Sonny Tufts: His Bite Was Worse Than His Bark

Today Sonny Tufts (1911-1970) may best be known as a punchline. In the 1960s, many years after he had ceased to be a marquee name, joking references to Tufts were made on Rocky and Bullwinkle, The Dick Van Dyke Show, My Mother the Car, The Monkees, and The Tonight Show with Johnny Carson. The Golden Turkey Awards have given him his own category. Yet, though most of his two-dozen-movies have been forgotten, for a time in the 1940s Tufts  was a heart throb.

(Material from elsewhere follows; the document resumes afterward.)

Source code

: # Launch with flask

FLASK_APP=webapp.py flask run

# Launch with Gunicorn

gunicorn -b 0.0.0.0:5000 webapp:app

Van Johnson, Doodles Weaver...the rich WASP thing was popular for a time. And so it was that operatically trained Yale grad Bowen Charlton Tufts III, of the Boston banking Tufts, and the nephew of the guy for whom Tufts University is named, made his way into the limelight. From singing in nightclubs, he arrived on Broadway in Sing for Your Supper (1939). His start in Hollywood came in World War II vehicles: So Proudly We Hail (1943), Government Girl (1943), I Love a Soldier (1944), and Here Come the Waves (1945). He played Steve in the 1946 version of The Virginian. He has a small part in The Seven Year Itch (1955). His most notorious films are undoubtedly Cat-Women on the Moon (1953) and Cottonpickin’  Chickenpickers (1967).

Tuft’s career began to fade around 1950, mostly due to a serious drinking problem. His wife off 11 years left him in 1949. His parts got scarcer. In March and April of 1955 he was sued by two different exotic dancers for damages sustained during two separate incidents in which he injured them by BITING THEIR INNER THIGHS. The following year he was sued yet again after beating up his date in a restaurant. In 1957 he was arrested for public drunkeness.

A series of spots on Rowan and Martin’s Laugh-In in 1968 were his last professional credits. He died two years later of pneumonia at the age of 58.